## Provided records
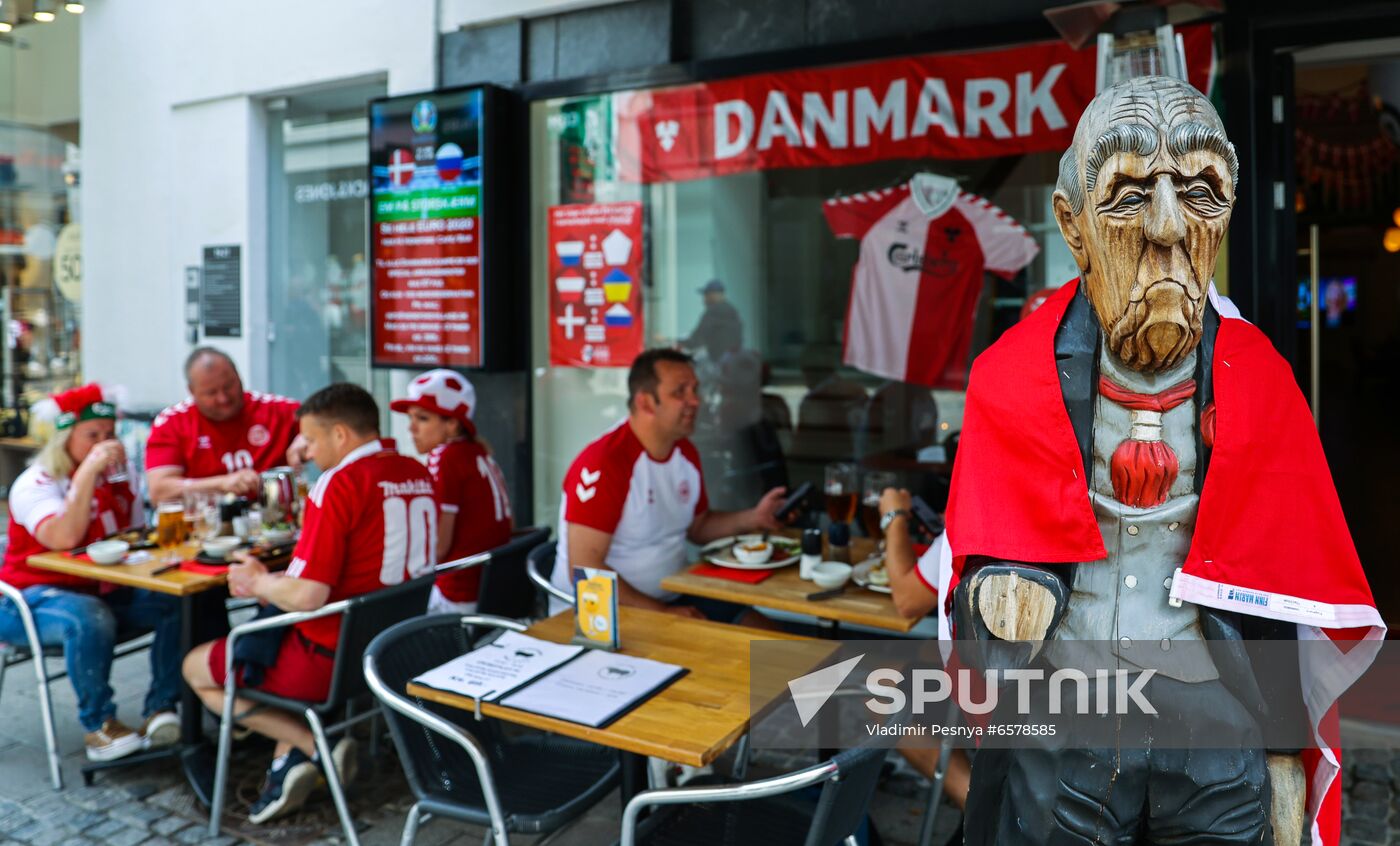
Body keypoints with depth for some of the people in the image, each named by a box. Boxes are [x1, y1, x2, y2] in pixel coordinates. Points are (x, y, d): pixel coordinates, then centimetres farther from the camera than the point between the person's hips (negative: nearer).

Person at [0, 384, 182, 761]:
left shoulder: (120, 474, 6)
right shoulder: (35, 484, -12)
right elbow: (64, 538, -32)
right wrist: (87, 471, -31)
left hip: (105, 590, 6)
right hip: (36, 596, -5)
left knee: (177, 602, -20)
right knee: (90, 619, -39)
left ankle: (161, 709, -14)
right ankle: (98, 727, -20)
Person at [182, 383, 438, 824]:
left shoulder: (341, 483, -21)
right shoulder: (419, 475, 2)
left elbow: (307, 596, -24)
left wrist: (258, 582, -4)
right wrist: (277, 578, 11)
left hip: (334, 659, -8)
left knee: (196, 668, 15)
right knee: (287, 644, 35)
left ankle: (315, 746, 4)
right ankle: (286, 761, 22)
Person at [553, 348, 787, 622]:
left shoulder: (686, 451, 5)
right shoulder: (603, 463, -21)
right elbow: (585, 573, -23)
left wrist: (752, 519, 1)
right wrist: (661, 613, -23)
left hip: (672, 597, 8)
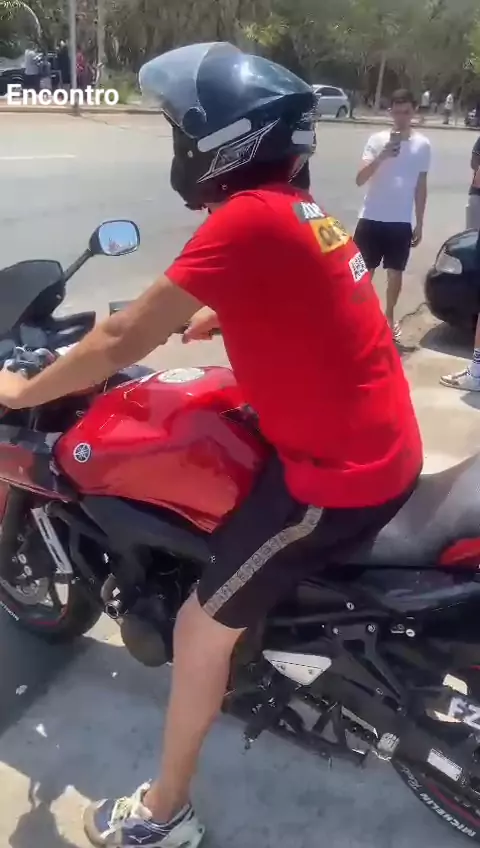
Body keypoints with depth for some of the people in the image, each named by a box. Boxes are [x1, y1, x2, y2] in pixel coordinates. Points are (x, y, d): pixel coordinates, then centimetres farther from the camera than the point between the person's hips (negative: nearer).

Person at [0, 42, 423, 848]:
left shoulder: (247, 217, -18)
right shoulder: (300, 210, 10)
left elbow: (124, 340, -16)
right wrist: (174, 321, 31)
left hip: (337, 474, -9)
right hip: (384, 448, 9)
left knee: (201, 629, 6)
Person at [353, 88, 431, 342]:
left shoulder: (423, 144, 2)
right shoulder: (377, 140, -3)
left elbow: (421, 187, 9)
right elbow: (360, 179, -12)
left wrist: (419, 223, 9)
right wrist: (381, 157, -26)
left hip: (401, 221, 2)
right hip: (372, 218, -1)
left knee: (395, 272, 11)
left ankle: (389, 316, 30)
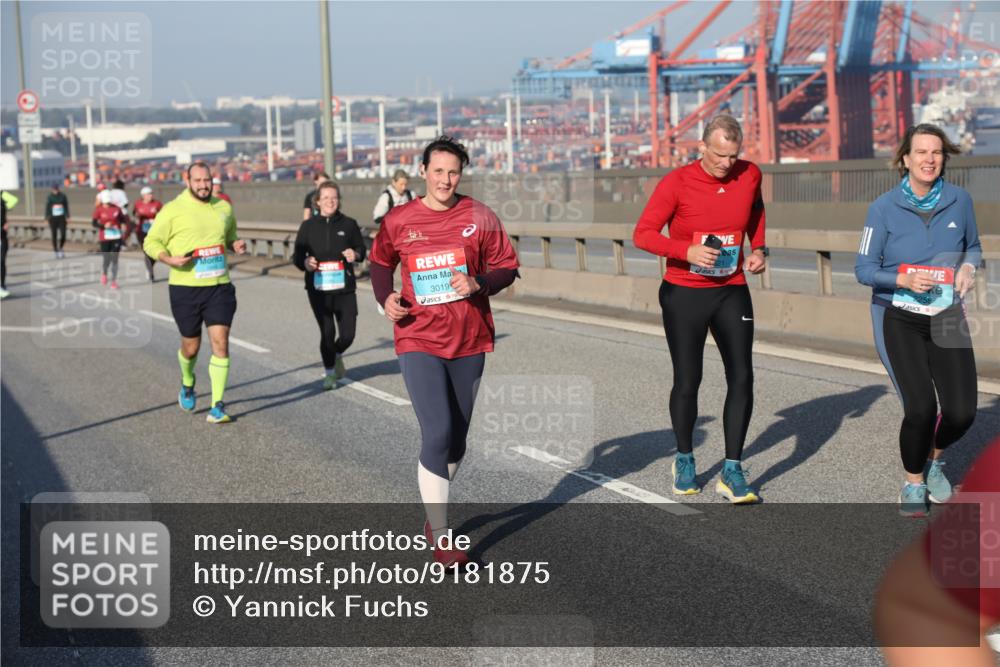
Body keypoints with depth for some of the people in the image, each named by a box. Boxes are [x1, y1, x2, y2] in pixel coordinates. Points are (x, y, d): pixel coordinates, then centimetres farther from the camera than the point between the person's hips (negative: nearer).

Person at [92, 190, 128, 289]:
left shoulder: (116, 209, 0)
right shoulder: (99, 210, -4)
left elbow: (123, 219, 13)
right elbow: (94, 222, -7)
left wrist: (124, 226, -6)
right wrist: (104, 226, -21)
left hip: (116, 237, 1)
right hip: (104, 238, -1)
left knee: (114, 259, 1)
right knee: (106, 258, 2)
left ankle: (114, 281, 8)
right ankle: (104, 274, 35)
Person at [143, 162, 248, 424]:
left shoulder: (224, 208, 9)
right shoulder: (173, 210, -5)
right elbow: (151, 242, 1)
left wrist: (236, 245, 2)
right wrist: (169, 259, -17)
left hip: (220, 287, 2)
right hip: (185, 288, -2)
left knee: (220, 342, -9)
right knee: (191, 346, 9)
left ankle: (217, 406, -5)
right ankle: (187, 383, 43)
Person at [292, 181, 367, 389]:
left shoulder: (348, 224, 4)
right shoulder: (309, 226, 3)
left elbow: (361, 249, 12)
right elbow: (297, 256, 7)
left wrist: (355, 254, -10)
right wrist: (305, 262, -15)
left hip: (344, 288, 1)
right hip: (318, 288, -1)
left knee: (348, 334, -2)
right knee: (327, 331, -5)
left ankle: (337, 355, 34)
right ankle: (330, 372, 19)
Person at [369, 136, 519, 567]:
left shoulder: (479, 217, -1)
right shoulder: (399, 220, -1)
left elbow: (507, 267, 3)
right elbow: (380, 262, 16)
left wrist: (478, 284, -16)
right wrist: (385, 298, -3)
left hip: (470, 342, 3)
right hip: (419, 341, -3)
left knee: (457, 438, 14)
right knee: (437, 435, -13)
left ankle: (434, 513, 36)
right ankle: (441, 538, -5)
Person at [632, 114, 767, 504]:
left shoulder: (750, 175, -2)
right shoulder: (676, 183, -13)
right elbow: (642, 234, -14)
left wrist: (759, 248, 5)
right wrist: (687, 250, -28)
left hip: (732, 293, 3)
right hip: (684, 295, -3)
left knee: (742, 379, -6)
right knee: (687, 381, 6)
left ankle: (732, 473, 1)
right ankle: (684, 460, 28)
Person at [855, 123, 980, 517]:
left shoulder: (959, 201, -1)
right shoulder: (884, 208, -8)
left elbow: (973, 246, 15)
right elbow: (864, 268, -5)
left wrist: (968, 266, -8)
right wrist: (904, 280, -22)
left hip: (947, 317, 3)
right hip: (898, 319, -3)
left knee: (961, 411, -7)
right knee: (920, 407, -16)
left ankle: (933, 460, 28)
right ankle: (913, 483, 12)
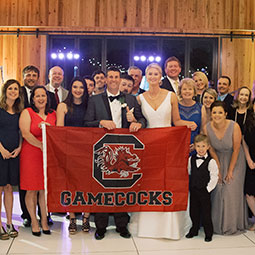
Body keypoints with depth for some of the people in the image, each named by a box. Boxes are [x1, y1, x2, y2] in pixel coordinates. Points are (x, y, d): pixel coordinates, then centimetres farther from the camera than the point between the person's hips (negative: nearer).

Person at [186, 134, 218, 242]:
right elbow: (188, 172, 12)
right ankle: (194, 230, 31)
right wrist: (189, 186, 9)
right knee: (193, 212, 14)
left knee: (206, 213, 3)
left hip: (204, 191, -4)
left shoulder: (211, 161, -12)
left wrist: (208, 188, -10)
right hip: (193, 190, 4)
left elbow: (214, 177, -10)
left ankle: (208, 233, 18)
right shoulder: (191, 159, 2)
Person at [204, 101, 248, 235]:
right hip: (218, 160, 2)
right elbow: (211, 150, -5)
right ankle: (218, 223, 16)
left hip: (235, 160, -2)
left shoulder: (234, 126, -25)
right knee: (217, 190, -1)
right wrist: (218, 169, -5)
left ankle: (233, 225, 15)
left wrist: (230, 171, -11)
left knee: (232, 190, -3)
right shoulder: (207, 128, -16)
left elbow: (236, 150, -16)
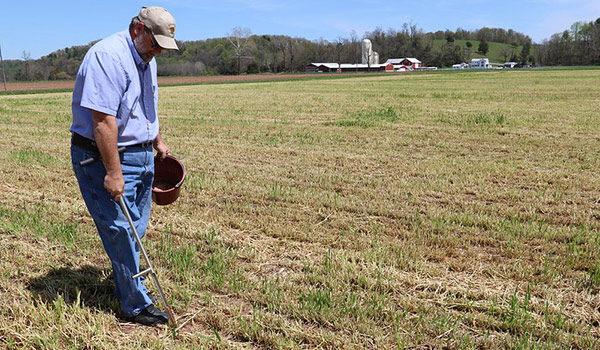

## Activity
Rewrite everything from the line containing "right wrist: (104, 226, -21)" down to the line containing "left hip: (220, 287, 2)", both included, and increase every number in the keypoint (x, y, d) values by 81. Leave the box lines and all other text in those rows unchanged.

## Your solution
right wrist: (185, 307, 60)
left hip: (197, 318, 82)
right hip: (185, 319, 80)
left knee: (195, 340, 82)
right knee: (187, 339, 83)
left ankle: (195, 362, 89)
right ankle: (185, 355, 116)
Person at [143, 162, 248, 424]:
left shoulder: (305, 289, 90)
right shoulder: (254, 291, 76)
right elbow: (232, 323, 82)
left wrist: (317, 326, 83)
right wrist: (250, 340, 64)
left hip: (301, 368, 83)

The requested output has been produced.